Leichte Fehler: Etwas schwacher Seidenglanz.
Schwere Fehler:
Gänzlich fehlender Seidenglanz an einzelnen Körperpartien, d.h. am Kopf, an den Läufen, an der Brust, an einer Seite oder auf dem Rücken.

6. Abzeichen und Unterfarbe

Die Maske ist dunkler, verläuft etwa bis Augenhöhe und ist nicht scharf abgegrenzt. Etwas dunkler sind Ohren, Läufe und Blume, auch die Augeneinfassung hebt sich dunkler ab. Über den Rücken zieht sich ein schleierartiger Streifen, jedoch ohne scharfe Abgrenzung. Die Unterfarbe ist etwas heller als die Deckfarbe und ist den jeweiligen Körperstellen farbbezogen angepasst.

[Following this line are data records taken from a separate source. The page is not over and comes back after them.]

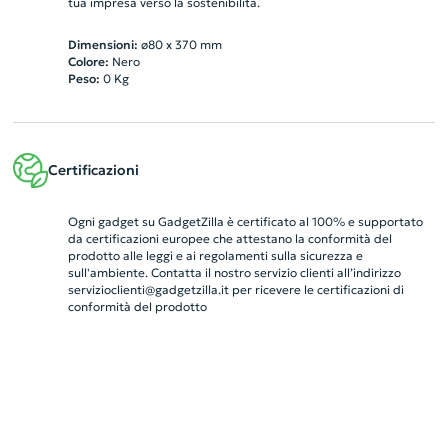
tua impresa verso la sostenibilità.
Dimensioni:
ø80 x 370 mm
Colore:
Nero
Peso:
0
Kg
Certificazioni
Ogni gadget su GadgetZilla è certificato al 100% e supportato
da certificazioni europee che attestano la conformità del
prodotto alle leggi e ai regolamenti sulla sicurezza e
sull'ambiente. Contatta il nostro servizio clienti all’indirizzo
servizioclienti@gadgetzilla.it
per ricevere le certificazioni di
conformità del prodotto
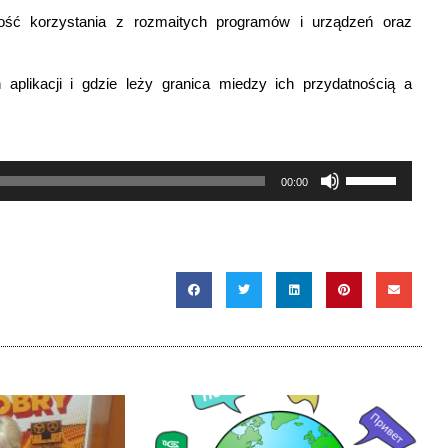
ść korzystania z rozmaitych programów i urządzeń oraz
plikacji i gdzie leży granica miedzy ich przydatnością a
Używaj
00:00
strzałek
do
góry
oraz
do
dołu
aby
zwiększyć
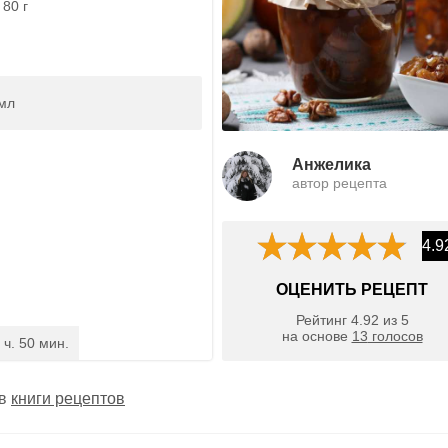
 80 г
 мл
Анжелика
автор рецепта
4.9
ОЦЕНИТЬ РЕЦЕПТ
Рейтинг
4.92
из
5
на основе
13
голосов
 ч. 50 мин.
 в
книги рецептов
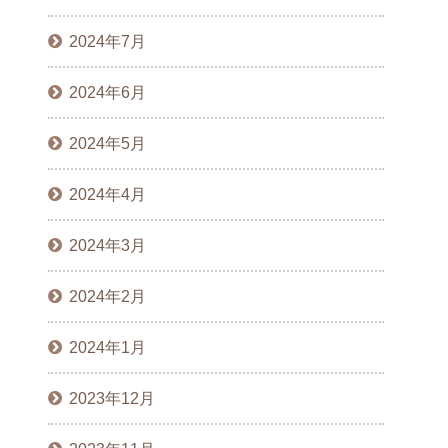
2024年7月
2024年6月
2024年5月
2024年4月
2024年3月
2024年2月
2024年1月
2023年12月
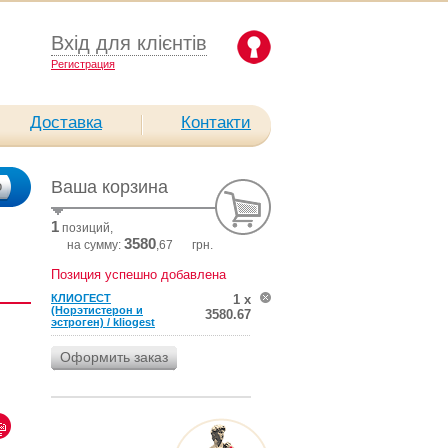
Вхід для клієнтів
Pегистрация
Доставка
Контакти
Ваша корзина
1
позиций,
3580
на сумму:
,67
грн.
Позиция успешно добавлена
КЛИОГЕСТ
1 х
(Норэтистерон и
3580.67
эстроген) / kliogest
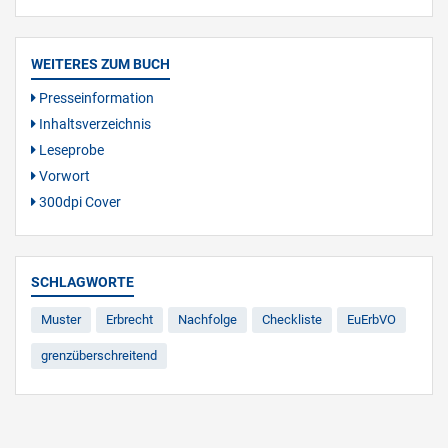
WEITERES ZUM BUCH
Presseinformation
Inhaltsverzeichnis
Leseprobe
Vorwort
300dpi Cover
SCHLAGWORTE
Muster
Erbrecht
Nachfolge
Checkliste
EuErbVO
grenzüberschreitend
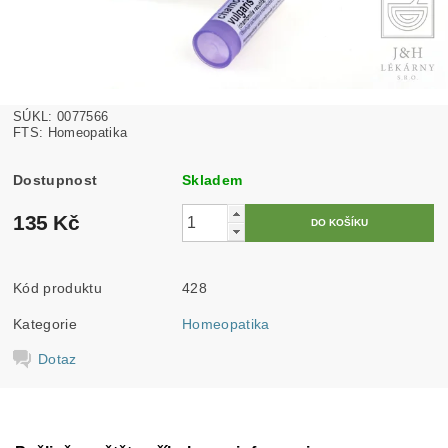
SÚKL: 0077566
FTS: Homeopatika
Dostupnost
Skladem
135 Kč
Kód produktu
428
Kategorie
Homeopatika
Dotaz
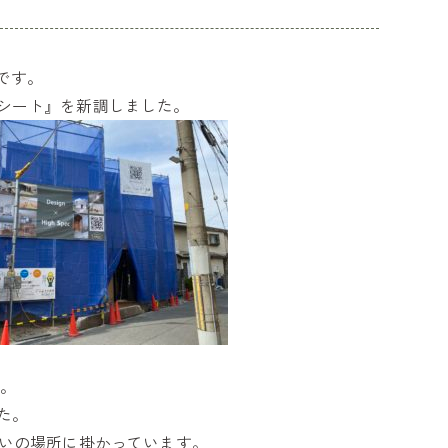
成です。
シート』を新調しました。
)。
た。
らいの場所に掛かっています。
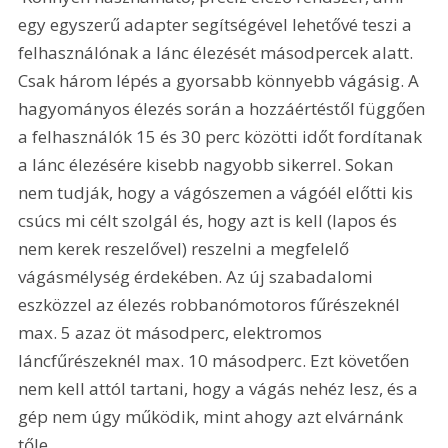
egy egyszerű adapter segítségével lehetővé teszi a 
felhasználónak a lánc élezését másodpercek alatt. 
Csak három lépés a gyorsabb könnyebb vágásig. A 
hagyományos élezés során a hozzáértéstől függően 
a felhasználók 15 és 30 perc közötti időt fordítanak 
a lánc élezésére kisebb nagyobb sikerrel. Sokan 
nem tudják, hogy a vágószemen a vágóél előtti kis 
csúcs mi célt szolgál és, hogy azt is kell (lapos és 
nem kerek reszelővel) reszelni a megfelelő 
vágásmélység érdekében. Az új szabadalomi 
eszközzel az élezés robbanómotoros fűrészeknél 
max. 5 azaz öt másodperc, elektromos 
láncfűrészeknél max. 10 másodperc. Ezt követően 
nem kell attól tartani, hogy a vágás nehéz lesz, és a 
gép nem úgy működik, mint ahogy azt elvárnánk 
tőle. 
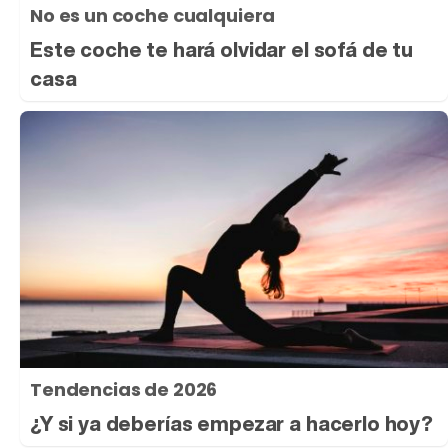
No es un coche cualquiera
Este coche te hará olvidar el sofá de tu
casa
Tendencias de 2026
¿Y si ya deberías empezar a hacerlo hoy?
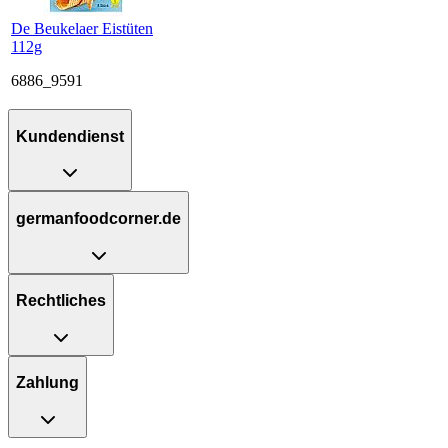
De Beukelaer Eistüten
112g
6886_9591
Kundendienst
germanfoodcorner.de
Rechtliches
Zahlung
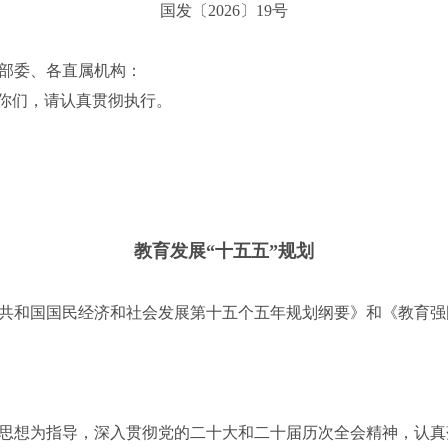
国发〔2026〕19号
部委、各直属机构：
你们，请认真贯彻执行。
教育发展“十五五”规划
国国民经济和社会发展第十五个五年规划纲要》和《教育强国建设
想为指导，深入贯彻党的二十大和二十届历次全会精神，认真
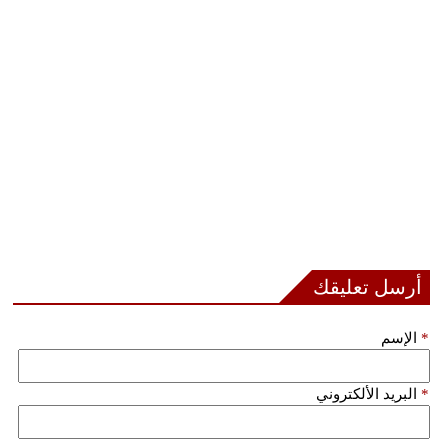
مدوَّنات
أبراج
فيديو
سيارات
أرسل تعليقك
*
الإسم
*
البريد الألكتروني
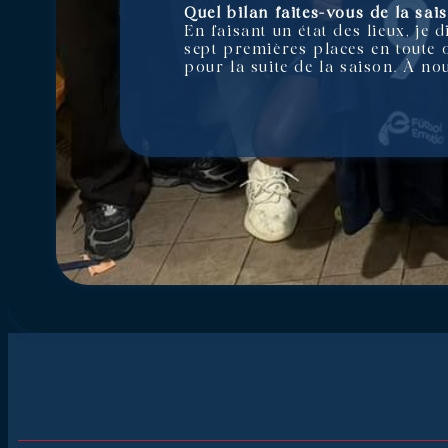
Quel bilan faites-vous de la sais
En faisant un état des lieux, je
sept premières places en toute o
pour la suite de la saison. À nou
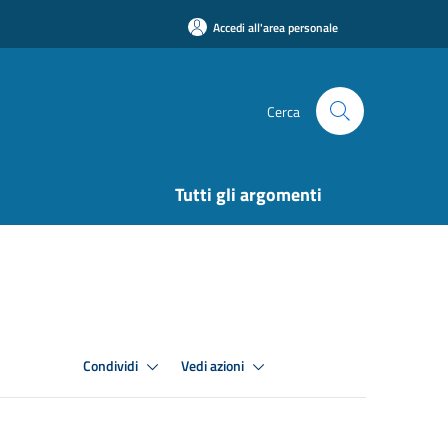
Accedi all'area personale
Cerca
Tutti gli argomenti
Condividi
Vedi azioni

Leichte Fehler: Dunkle Stirnpartie, aufgehellte Vorderläufe. Unvollständiger Rückenstreifen. Etwas unreine, leicht in Zonen abgestufte Unterfarbe; angedeutete Zwischenfarbe.
Schwere Fehler:
Fehlen der dunklen Abzeichen. Stark ausgeprägter seitlicher Streifen (wie beim Thüringer). Stark unreine Unterfarbe; ausgeprägte Zwischenfarbe. Unterfarbe dunkler als die Deckfarbe.

7. Pflegezustand

Nur in hervorragendem Pflegezustand werden die Tiere zur Bewertung zugelassen. Es obliegt deshalb dem Züchter, seine Tiere mit Fleiß und Geschick gebührend vorzubereiten. Hierzu gehören: saubere Läufe, Ohren und Geschlechtspartie, gut beschnittene und reinliche Krallen usw.
Anmerkung: Da ein guter Pflegezustand die absolute Voraussetzung eines jeden Ausstellungstieres ist, wird in dieser Position keine positive Bemerkung gegeben.

Leichte Fehler: Leichter Stallschmutz, geringfügig unsaubere Ohren oder Geschlechtsteile; lange Krallen. Leichte Filzbildung bei Normal-, Haarstruktur- und Kurzhaarrassen.
Schwere Fehler: Stark verschmutzte Tiere. Starke Filzbildung bei Normalhaar-, Haarstruktur- und Kurzhaarrassen.